A polymerizable liquid crystal compound represented by the following formula (1).
^{_{CH 2 = CR 1 -COO- (L}} ) n -Ph - [(CH 2) 2] p -Ph - [(CH 2) 2] q -Cy-R 2 ··· (1)
However, the symbols in the formulas have the following meanings.
R ¹ : a hydrogen atom or a methyl group.
R ² : an alkyl group having 1 to 8 carbon atoms.
L: 1,4-phenylene group .
n: 1.
p, q: 0 or 1. However, q is 1 when p is 0, and q is 0 when p is 1. It contains two or more compounds selected from the polymerizable liquid crystal compound represented by the formula (1) according to claim 1, and the total content of the polymerizable liquid crystal compound is 90% by mass with respect to the liquid crystal composition. A polymerizable liquid crystal composition characterized by the above. 1 or more types of the polymeric liquid crystal compound represented by said Formula (1) of Claim 1, and 1 or more types of polymerizable liquid crystal compounds other than the polymerizable liquid crystal compound represented by said Formula (1) are included. ,
The total content of the polymerizable liquid crystal compound represented by the formula (1) and the polymerizable liquid crystal compound other than the polymerizable liquid crystal compound represented by the formula (1) is 90% by mass or more based on the liquid crystal composition.
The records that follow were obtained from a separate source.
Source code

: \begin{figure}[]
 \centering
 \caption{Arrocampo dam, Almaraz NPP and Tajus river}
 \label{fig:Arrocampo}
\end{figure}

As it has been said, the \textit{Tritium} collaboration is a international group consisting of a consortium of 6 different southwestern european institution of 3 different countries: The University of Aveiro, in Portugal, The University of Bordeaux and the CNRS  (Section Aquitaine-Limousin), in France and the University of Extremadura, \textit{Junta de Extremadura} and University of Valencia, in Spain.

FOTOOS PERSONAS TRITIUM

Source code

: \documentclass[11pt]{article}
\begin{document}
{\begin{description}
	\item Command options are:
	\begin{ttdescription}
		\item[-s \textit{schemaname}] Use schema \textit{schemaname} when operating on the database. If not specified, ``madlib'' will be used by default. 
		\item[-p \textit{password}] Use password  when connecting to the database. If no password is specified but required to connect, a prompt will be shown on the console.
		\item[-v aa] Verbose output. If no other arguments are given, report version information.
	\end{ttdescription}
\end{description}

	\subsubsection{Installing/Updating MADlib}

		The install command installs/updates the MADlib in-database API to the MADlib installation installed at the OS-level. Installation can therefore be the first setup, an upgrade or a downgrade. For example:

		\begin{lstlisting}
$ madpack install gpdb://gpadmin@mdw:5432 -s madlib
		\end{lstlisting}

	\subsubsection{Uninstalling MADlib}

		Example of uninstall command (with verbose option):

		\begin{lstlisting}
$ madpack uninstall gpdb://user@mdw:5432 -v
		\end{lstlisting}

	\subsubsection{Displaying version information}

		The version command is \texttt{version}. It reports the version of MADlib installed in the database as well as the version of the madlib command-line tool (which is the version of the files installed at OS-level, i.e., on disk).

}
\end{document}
A polymerizable liquid crystal composition, wherein the ratio of the polymerizable liquid crystal compound represented by the formula (1) to the total polymerizable liquid crystal compound in the liquid crystal composition is 20 mol% or more. An optically anisotropic material obtained by polymerizing the polymerizable liquid crystal composition according to claim 2 or 3 in a state where the liquid crystal composition exhibits a liquid crystal phase and a liquid crystal is aligned. The optically anisotropic material according to claim 4, wherein the optically anisotropic material is an optically anisotropic material used by transmitting laser light having a wavelength of 300 to 450 nm. 4. An optical element comprising the polymerizable liquid crystal composition according to claim 2 or 3 sandwiched between a pair of supports and polymerized in a state where the liquid crystal composition exhibits a liquid crystal phase and the liquid crystal is aligned. . The optical element according to claim 6, wherein the optical element is an optical element used by transmitting laser light having a wavelength of 300 to 450 nm.